The former South Carolina governor responded to days of attacks by Trump, telling a crowd on Monday morning to check “every single thing” that he had said about her.
“I have seen all of the commercials that you have seen, and I have seen the mail that you have been reading, and every single thing that Donald Trump has said, or put on TV, has been a lie,” Haley said at a veterans’ hall in Franklin, New Hampshire. “Check with the fact checkers, every single thing.”
Her broadside came in a final day of frantic campaigning just a day ahead of the primary, as the former US ambassador raced to close a wide polling gap.
The battle between the two has turned nasty, after Trump described her as a “birdbrain” and referred to Haley, the daughter of Indian immigrants, as “Nimra” — a misspelling of her birth name Nimarata.
Trump has also claimed falsely that Haley could be ineligible for the presidency, reviving the “birther” conspiracy theories he propagated about Barack Obama.

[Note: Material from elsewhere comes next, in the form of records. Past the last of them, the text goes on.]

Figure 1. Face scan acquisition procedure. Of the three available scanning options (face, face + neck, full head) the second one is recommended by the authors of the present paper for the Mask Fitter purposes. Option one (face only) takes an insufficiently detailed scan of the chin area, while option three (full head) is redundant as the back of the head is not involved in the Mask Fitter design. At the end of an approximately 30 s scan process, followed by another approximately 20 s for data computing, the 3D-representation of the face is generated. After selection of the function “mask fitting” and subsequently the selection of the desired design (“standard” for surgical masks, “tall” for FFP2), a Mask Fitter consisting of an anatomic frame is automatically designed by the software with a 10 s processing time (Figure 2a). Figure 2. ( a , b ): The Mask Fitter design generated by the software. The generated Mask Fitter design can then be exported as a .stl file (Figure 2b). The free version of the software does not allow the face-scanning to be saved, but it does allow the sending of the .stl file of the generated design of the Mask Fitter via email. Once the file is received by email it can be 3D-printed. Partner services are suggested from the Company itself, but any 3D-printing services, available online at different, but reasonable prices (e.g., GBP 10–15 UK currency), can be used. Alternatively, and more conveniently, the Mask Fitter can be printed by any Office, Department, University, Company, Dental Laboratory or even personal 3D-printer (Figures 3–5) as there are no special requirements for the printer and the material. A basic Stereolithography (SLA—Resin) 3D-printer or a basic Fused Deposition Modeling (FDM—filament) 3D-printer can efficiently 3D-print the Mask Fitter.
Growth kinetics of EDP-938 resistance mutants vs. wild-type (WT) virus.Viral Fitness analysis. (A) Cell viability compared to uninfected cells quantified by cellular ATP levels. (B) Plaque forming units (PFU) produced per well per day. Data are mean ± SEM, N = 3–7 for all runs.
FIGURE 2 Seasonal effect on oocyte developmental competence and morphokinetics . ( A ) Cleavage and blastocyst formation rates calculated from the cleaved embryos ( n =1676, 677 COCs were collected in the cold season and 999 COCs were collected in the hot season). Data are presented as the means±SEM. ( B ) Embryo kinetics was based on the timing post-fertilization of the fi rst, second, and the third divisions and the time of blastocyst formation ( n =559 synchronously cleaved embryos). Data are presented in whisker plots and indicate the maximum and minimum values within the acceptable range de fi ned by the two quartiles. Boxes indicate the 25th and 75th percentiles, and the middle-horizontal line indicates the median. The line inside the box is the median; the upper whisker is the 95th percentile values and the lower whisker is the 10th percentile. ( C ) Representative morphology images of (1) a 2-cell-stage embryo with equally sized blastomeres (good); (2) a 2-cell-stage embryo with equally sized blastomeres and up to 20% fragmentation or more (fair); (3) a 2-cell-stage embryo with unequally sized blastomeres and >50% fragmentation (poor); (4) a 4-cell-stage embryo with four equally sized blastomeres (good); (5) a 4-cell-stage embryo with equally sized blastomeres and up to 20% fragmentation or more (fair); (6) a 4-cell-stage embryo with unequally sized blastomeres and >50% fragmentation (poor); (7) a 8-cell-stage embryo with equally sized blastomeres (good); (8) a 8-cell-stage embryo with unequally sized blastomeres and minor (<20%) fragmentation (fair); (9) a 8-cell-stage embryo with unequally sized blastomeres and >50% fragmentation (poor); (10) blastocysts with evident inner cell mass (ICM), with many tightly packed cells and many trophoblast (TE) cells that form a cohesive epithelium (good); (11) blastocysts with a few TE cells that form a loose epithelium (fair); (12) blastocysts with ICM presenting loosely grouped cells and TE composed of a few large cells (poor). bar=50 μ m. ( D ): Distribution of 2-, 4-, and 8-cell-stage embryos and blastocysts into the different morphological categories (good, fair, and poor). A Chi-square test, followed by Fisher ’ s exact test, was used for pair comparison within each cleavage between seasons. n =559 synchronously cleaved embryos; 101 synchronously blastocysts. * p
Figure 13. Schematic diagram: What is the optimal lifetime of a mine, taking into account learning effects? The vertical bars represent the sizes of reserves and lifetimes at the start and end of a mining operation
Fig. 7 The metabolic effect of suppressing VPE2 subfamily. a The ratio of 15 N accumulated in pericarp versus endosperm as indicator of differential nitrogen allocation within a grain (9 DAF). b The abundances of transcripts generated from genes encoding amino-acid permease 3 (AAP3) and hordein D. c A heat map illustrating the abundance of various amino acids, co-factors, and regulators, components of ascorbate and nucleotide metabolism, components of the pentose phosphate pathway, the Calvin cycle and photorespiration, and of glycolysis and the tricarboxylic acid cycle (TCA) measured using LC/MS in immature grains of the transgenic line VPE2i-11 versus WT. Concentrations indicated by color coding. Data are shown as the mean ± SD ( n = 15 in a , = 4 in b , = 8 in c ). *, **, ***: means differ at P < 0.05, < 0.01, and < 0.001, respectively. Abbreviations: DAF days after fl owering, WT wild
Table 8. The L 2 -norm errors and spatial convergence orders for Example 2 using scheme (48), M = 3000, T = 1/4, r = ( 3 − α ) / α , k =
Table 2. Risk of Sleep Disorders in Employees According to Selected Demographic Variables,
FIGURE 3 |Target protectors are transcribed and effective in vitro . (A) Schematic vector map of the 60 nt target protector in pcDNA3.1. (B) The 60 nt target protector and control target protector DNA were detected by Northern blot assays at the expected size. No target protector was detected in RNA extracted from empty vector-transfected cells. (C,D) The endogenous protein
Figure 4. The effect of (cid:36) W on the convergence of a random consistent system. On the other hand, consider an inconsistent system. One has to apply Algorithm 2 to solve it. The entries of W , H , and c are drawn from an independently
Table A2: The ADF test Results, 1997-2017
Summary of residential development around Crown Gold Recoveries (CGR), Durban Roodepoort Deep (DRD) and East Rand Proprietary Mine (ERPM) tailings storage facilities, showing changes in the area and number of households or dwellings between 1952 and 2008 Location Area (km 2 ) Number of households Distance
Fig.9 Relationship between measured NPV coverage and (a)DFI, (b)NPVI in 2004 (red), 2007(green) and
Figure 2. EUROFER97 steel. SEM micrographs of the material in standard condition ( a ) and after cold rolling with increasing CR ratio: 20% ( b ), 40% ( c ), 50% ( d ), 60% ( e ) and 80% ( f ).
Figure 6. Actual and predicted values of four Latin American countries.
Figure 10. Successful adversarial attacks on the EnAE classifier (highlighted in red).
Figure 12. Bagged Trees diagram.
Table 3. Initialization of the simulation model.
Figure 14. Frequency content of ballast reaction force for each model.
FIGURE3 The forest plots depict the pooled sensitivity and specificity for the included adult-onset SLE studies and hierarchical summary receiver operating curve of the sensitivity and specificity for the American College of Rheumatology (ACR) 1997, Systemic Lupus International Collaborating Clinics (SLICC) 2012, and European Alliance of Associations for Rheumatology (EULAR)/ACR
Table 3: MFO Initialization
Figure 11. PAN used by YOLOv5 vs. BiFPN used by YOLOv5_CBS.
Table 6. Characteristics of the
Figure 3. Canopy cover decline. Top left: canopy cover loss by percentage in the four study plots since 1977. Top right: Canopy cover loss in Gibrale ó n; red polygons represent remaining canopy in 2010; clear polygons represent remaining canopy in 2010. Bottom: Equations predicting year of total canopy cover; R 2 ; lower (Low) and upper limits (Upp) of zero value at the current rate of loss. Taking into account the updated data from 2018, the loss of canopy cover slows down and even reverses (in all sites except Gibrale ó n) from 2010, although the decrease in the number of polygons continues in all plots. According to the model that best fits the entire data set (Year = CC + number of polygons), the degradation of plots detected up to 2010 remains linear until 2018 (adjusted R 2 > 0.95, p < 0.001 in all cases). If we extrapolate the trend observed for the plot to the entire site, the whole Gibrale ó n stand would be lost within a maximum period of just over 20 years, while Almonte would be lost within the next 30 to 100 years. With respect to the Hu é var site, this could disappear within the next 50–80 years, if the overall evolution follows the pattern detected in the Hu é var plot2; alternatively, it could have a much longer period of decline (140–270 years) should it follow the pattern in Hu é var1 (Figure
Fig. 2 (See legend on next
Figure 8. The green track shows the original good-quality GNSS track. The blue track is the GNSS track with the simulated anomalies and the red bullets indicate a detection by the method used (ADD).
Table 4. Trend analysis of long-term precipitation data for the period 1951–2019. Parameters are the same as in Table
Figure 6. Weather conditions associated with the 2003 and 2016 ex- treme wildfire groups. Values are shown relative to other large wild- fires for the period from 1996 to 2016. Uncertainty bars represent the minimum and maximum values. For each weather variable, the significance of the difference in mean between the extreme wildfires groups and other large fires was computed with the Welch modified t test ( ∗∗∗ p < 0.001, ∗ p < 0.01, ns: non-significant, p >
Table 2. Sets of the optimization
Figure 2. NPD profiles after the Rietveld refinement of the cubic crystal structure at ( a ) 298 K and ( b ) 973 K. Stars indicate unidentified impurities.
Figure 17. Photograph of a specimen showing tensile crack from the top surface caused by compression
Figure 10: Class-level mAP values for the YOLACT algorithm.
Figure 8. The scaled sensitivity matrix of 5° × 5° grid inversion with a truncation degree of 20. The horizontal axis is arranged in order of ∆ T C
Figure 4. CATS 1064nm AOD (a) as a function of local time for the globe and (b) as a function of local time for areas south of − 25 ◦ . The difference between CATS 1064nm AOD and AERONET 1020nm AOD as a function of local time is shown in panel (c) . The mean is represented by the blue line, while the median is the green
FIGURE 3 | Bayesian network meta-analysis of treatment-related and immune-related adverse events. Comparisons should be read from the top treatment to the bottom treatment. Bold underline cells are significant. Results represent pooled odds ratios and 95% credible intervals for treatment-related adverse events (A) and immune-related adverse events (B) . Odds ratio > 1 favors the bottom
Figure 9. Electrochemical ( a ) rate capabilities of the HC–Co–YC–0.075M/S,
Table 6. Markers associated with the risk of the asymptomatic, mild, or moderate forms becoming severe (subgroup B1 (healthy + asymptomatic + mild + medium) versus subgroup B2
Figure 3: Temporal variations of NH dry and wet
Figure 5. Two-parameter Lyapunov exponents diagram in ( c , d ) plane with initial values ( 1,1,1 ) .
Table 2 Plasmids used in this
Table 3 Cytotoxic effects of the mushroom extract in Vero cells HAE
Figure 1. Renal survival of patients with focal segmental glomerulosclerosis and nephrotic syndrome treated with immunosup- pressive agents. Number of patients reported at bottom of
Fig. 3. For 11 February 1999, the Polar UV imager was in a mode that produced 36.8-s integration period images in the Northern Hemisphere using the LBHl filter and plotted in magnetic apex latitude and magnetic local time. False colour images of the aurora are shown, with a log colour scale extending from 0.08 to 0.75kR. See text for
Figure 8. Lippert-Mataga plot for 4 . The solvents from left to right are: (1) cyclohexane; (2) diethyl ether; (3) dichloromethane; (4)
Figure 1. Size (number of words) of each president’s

Haley and her allies are betting that she can defeat Trump by winning over moderate Republicans, as well as the independent voters who make up a large share of the New Hampshire electorate and can choose to participate in the Republican primary.
The latest FiveThirtyEight average of opinion polls have confirmed her as the race’s underdog, showing Trump with the support of almost 51 per cent of likely New Hampshire primary voters. Haley was on 37 per cent.
On top of his polling lead, Trump has also won endorsements from former primary rivals Ron DeSantis, the Florida governor who dropped his bid on Sunday, North Dakota governor Doug Burgum, Senator Tim Scott, and biotech entrepreneur Vivek Ramaswamy. Marco Rubio and Ted Cruz, two other Republican senators, have also endorsed him.
But Haley dismissed the endorsements on Monday, saying that while she had “watched the political class line up with Donald Trump”, she had “fought the political class all of my life”. She also rejected calls to drop her bid for the nomination.
“I have watched the entire media elite, yesterday and today, say that I should drop out for the good of the country to support Donald Trump,” Haley said, prompting boos from the crowd in Franklin.
“America doesn’t do coronations, we believe in choices,” she said. “Let’s show all of the media class and the political class that we have got a different plan in mind.”
Many voters in Franklin seemed receptive to Haley’s message — and predicted she would defy the polls.
Brad Marshall, an 80-year-old registered Republican from nearby Boscawen, said Haley had “momentum” and that New Hampshire voters had thrown up surprise results in the past.
“New Hampshire, the ‘Live free or die state’ — you don’t know where it’s going to go,” Marshall said, referring to the state’s motto. “There has been more than one surprise candidate [to win here].”
Paula Cowie, a reporter for the New Hampshire Union Leader, a local newspaper, agreed, saying many independents in the state were “very angry with Trump” and “urging each other to get out and make a difference”.
“I think there is a very, very rebellious part of New Hampshire that is going to come out and roar tomorrow, and Trump is not going to be very happy,” she added.